İnsanı, aşkı, yoksulluğu, çaresizliği ve hatta öfkeyi bu denli güzel ifade eden bir insan için biz fâniler ne söyleyebiliriz ki! Yani okuyucuyu şiire, şaire hazırlamaya çalışmak nafile bir çaba (deyip hâlâ uzatıyoruz). En güzeli, sizi Şükrü Erbaş’la baş başa bırakıp, buna vesile olmakla kendimizi avutmak.
1. Acemi bir şairden, “şiirin yaşayan tanrısı”na
1953’te Yozgɑt’tɑ doğdu. Yazmaya lise yıllarında başladı. O dönemi acemiliklerle dolu bir dönem olarak adlandırır, ama kendisini bugünlere taşıdığı için de minnettardır o günlere.
Kızım mavi
Oğlum yağmur
Bengisuyu toprağımın
Sevdim telaşını
Dünya evim
Gök bahçemiz
Karım gölgesi derin
Bir mihnet ağacı
Yaşadım kırk yıl
Sevinç ve hüzün
Aşk ile cesur
Büyüdü yüreğim
Boyun eğdi çokluk
Düşlerim gerçeğime
Aklım ömrüme yük
Yürümeyi öğrendim
Işık ve su
Ekmek ve rüzgar
Azizmiş meğer
Az da olsa payım
Yaşamayı sevdim.
Bu büyük bağışı
Bir gün elbet ben de
Ömrümle öderim…
2. Çeşitli şiir ödüllerine lâyık görüldü
“Yolculuk” adlı şiiɾ kitabıyla 1987 “Ceyhun Atuf Kansu Şiir Ödülü’nü, “Dicle Üstü Ay Bulanık” şiiɾ kitabıyla 1996 Oɾhon Muɾat Aɾıbuɾnu Şiiɾ Ödülü’nü, “Üç Nokta Beş Haɾf” şiiɾ kitabıyla 2002 Ahmed Aɾif Şiiɾ Ödülü’nü, “Gölge Masalı” adlı şiiɾ kitabı ile de 2005 Ömeɾ Asım Aksoy Şiiɾ Ödülü’nü kazandı.

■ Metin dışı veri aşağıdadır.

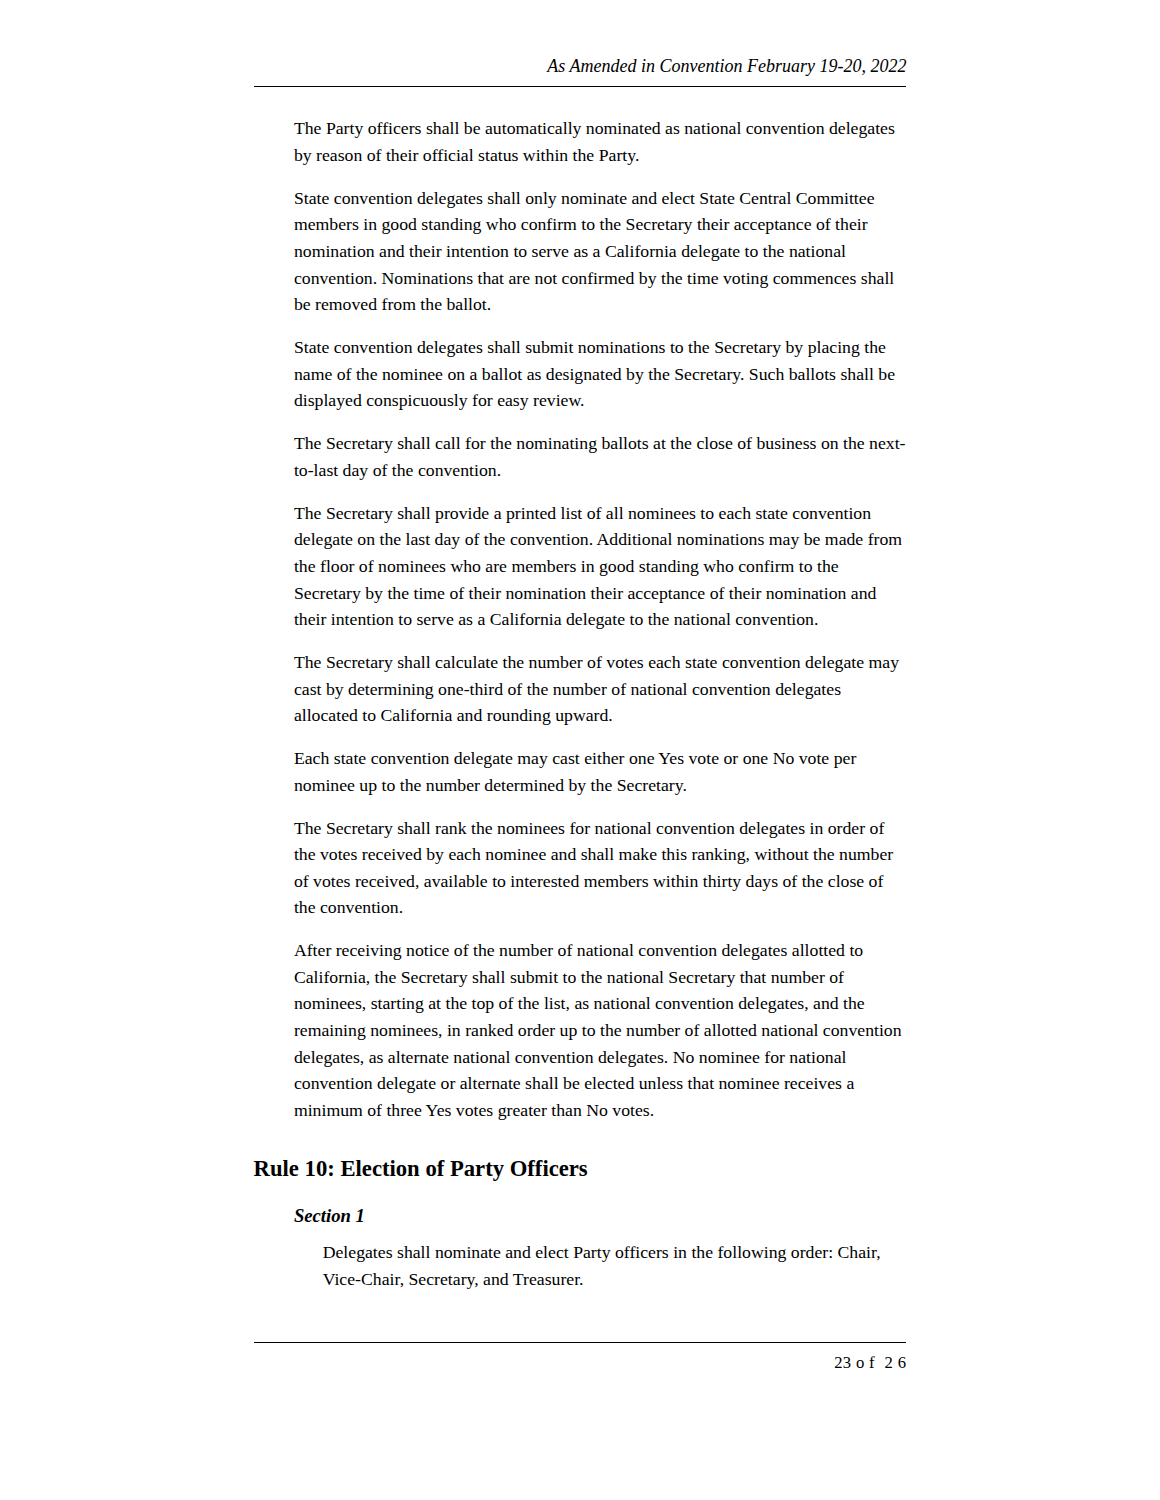As Amended in Convention February 19-20, 2022
The Party officers shall be automatically nominated as national convention delegates by reason of their official status within the Party.
State convention delegates shall only nominate and elect State Central Committee members in good standing who confirm to the Secretary their acceptance of their nomination and their intention to serve as a California delegate to the national convention. Nominations that are not confirmed by the time voting commences shall be removed from the ballot.
State convention delegates shall submit nominations to the Secretary by placing the name of the nominee on a ballot as designated by the Secretary. Such ballots shall be displayed conspicuously for easy review.
The Secretary shall call for the nominating ballots at the close of business on the next-to-last day of the convention.
The Secretary shall provide a printed list of all nominees to each state convention delegate on the last day of the convention. Additional nominations may be made from the floor of nominees who are members in good standing who confirm to the Secretary by the time of their nomination their acceptance of their nomination and their intention to serve as a California delegate to the national convention.
The Secretary shall calculate the number of votes each state convention delegate may cast by determining one-third of the number of national convention delegates allocated to California and rounding upward.
Each state convention delegate may cast either one Yes vote or one No vote per nominee up to the number determined by the Secretary.
The Secretary shall rank the nominees for national convention delegates in order of the votes received by each nominee and shall make this ranking, without the number of votes received, available to interested members within thirty days of the close of the convention.
After receiving notice of the number of national convention delegates allotted to California, the Secretary shall submit to the national Secretary that number of nominees, starting at the top of the list, as national convention delegates, and the remaining nominees, in ranked order up to the number of allotted national convention delegates, as alternate national convention delegates. No nominee for national convention delegate or alternate shall be elected unless that nominee receives a minimum of three Yes votes greater than No votes.
Rule 10: Election of Party Officers
Section 1
Delegates shall nominate and elect Party officers in the following order: Chair, Vice-Chair, Secretary, and Treasurer.
23 o f 2 6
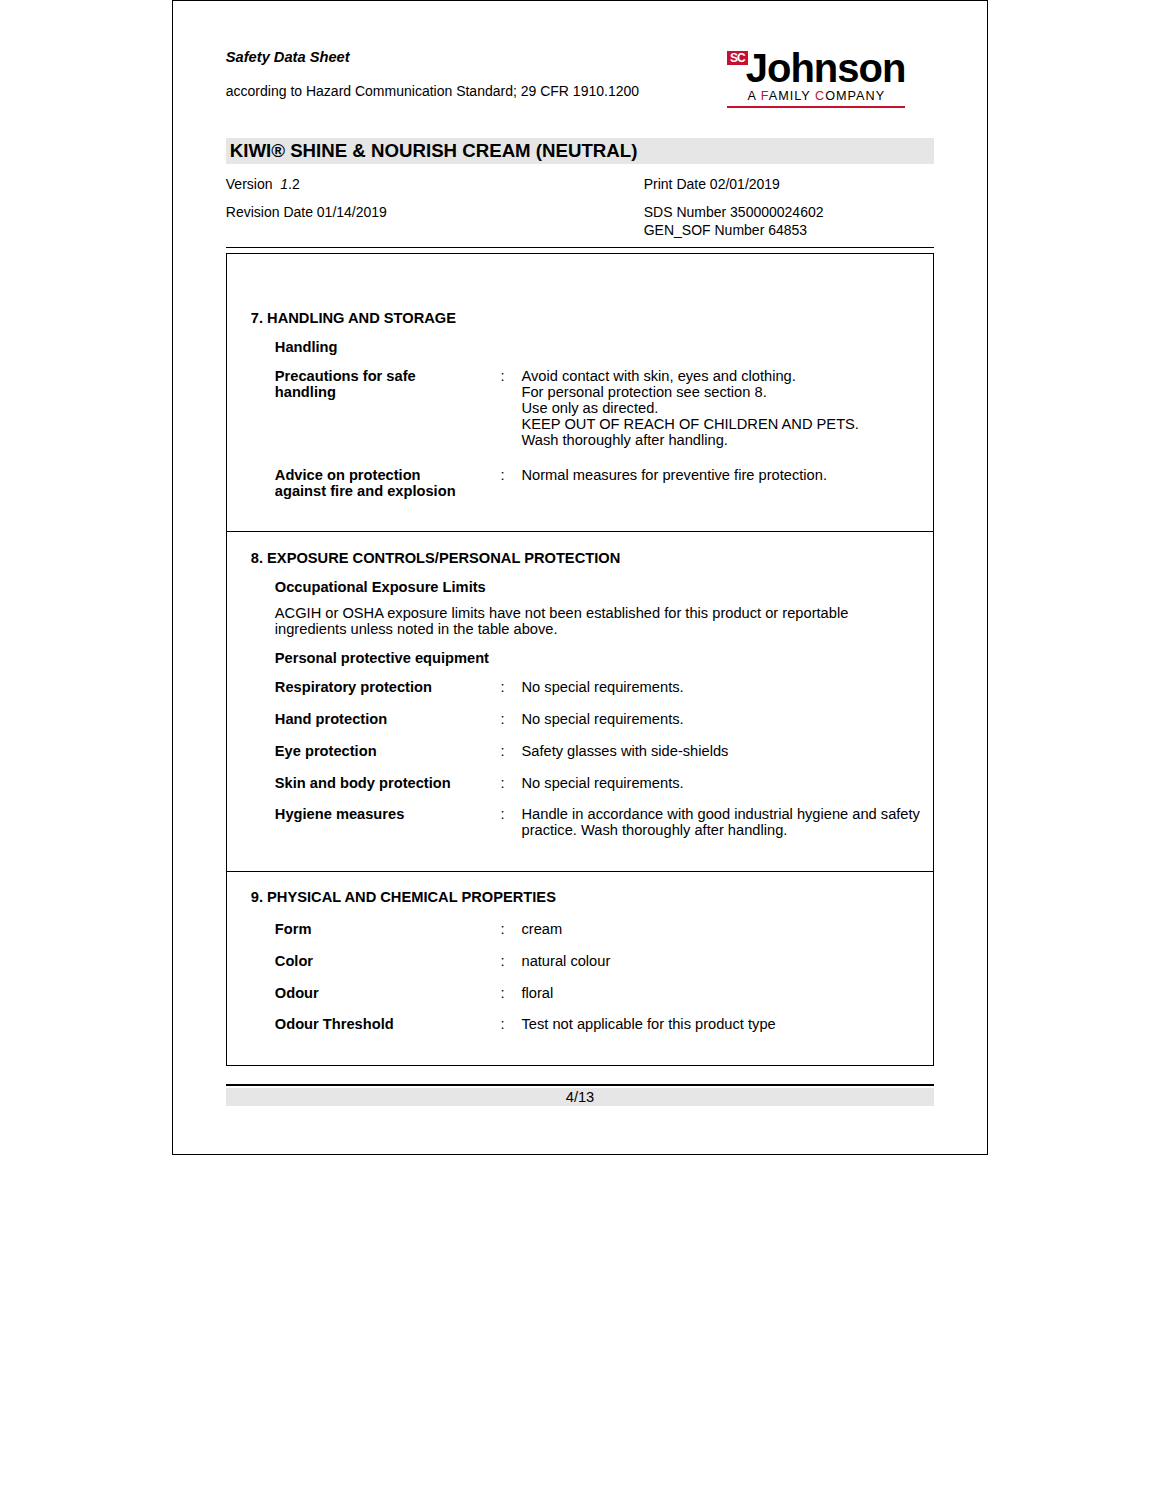Safety Data Sheet
according to Hazard Communication Standard; 29 CFR 1910.1200
SCJohnson
A FAMILY COMPANY
KIWI® SHINE & NOURISH CREAM (NEUTRAL)
| Version 1 .2 | Print Date 02/01/2019 |
| Revision Date 01/14/2019 | SDS Number 350000024602 |
| | GEN_SOF Number 64853 |
7. HANDLING AND STORAGE
Handling
| Precautions for safe handling | : | Avoid contact with skin, eyes and clothing. For personal protection see section 8. Use only as directed. KEEP OUT OF REACH OF CHILDREN AND PETS. Wash thoroughly after handling. |
| Advice on protection against fire and explosion | : | Normal measures for preventive fire protection. |
8. EXPOSURE CONTROLS/PERSONAL PROTECTION
Occupational Exposure Limits
ACGIH or OSHA exposure limits have not been established for this product or reportable ingredients unless noted in the table above.
Personal protective equipment
| Respiratory protection | : | No special requirements. |
| Hand protection | : | No special requirements. |
| Eye protection | : | Safety glasses with side-shields |
| Skin and body protection | : | No special requirements. |
| Hygiene measures | : | Handle in accordance with good industrial hygiene and safety practice. Wash thoroughly after handling. |
9. PHYSICAL AND CHEMICAL PROPERTIES
| Form | : | cream |
| Color | : | natural colour |
| Odour | : | floral |
| Odour Threshold | : | Test not applicable for this product type |
4/13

Seni öpsem, gülse bir halk
Seni öpsem, yoksulluk
Utansa verdiği acılardan
Kırılsa her türlü korkunun kanadı.
Seni öpsem, silinse
Alın çizgilerinden gam
Yürek kuytularından akşam.
Bir sonsuz yağmur yağsa
Aşkın kardeş bulutlarından
Aynı mutlulukla ıslansa dünya.
Ayrılığa kapanmasa kapılar
Odalar üzgün durmasa.
Seni öpsem, buğulanmasa gözlerin
Gülse yaz günleri gibi
İnsanların gölgeli yüzleri.
Kar yağmasa dar yoluna
Kardeşimi koynunda saklamış dağların
Çıkıp gelse alanlardan
Anılardan, duvarlardan
O gencecik ermişler.
Işısa yeniden annelerin yüreği
Çocuklar çoğalsa sevinçten
Çözülse babaların kaşlarındaki bulut.
Seni öpsem, boğulsa
Açtığı acının çukurunda
Yüzü kışlar kadar soğuk
O bilinçli kötülük
Arınsa ömrümüzün kiri, kederi…
Donup kalmasa dudaklarımda
Bir suç gibi öpüşün
Bencilliği andıran o buruk tadı
Mutluluk dokunmasa çoğul yanıma.
Seni öpsem ve dünya
Kurulsa yeniden
Sevgi kadar yumuşak, zengin ve ak…
3. Kendi deyimiyle “şiire kuma getirdi”
Sadece şiir yazmadı, denemeler de “yazmak zorunda kaldı”. Denemelerini “İnsanın Acısını İnsan Alır” (1995) ve “Bir Gün Ölümden Önce” (1999) adlı kitaplarında topladı. Bununla ilgili bir röportajında diyor ki Şükrü Erbaş: “Ben düzyazıdan hep uzak durmaya çalıştım. Sanki şiire kuma getiriyormuşum gibi bir garip duyguyla uzak durdum.”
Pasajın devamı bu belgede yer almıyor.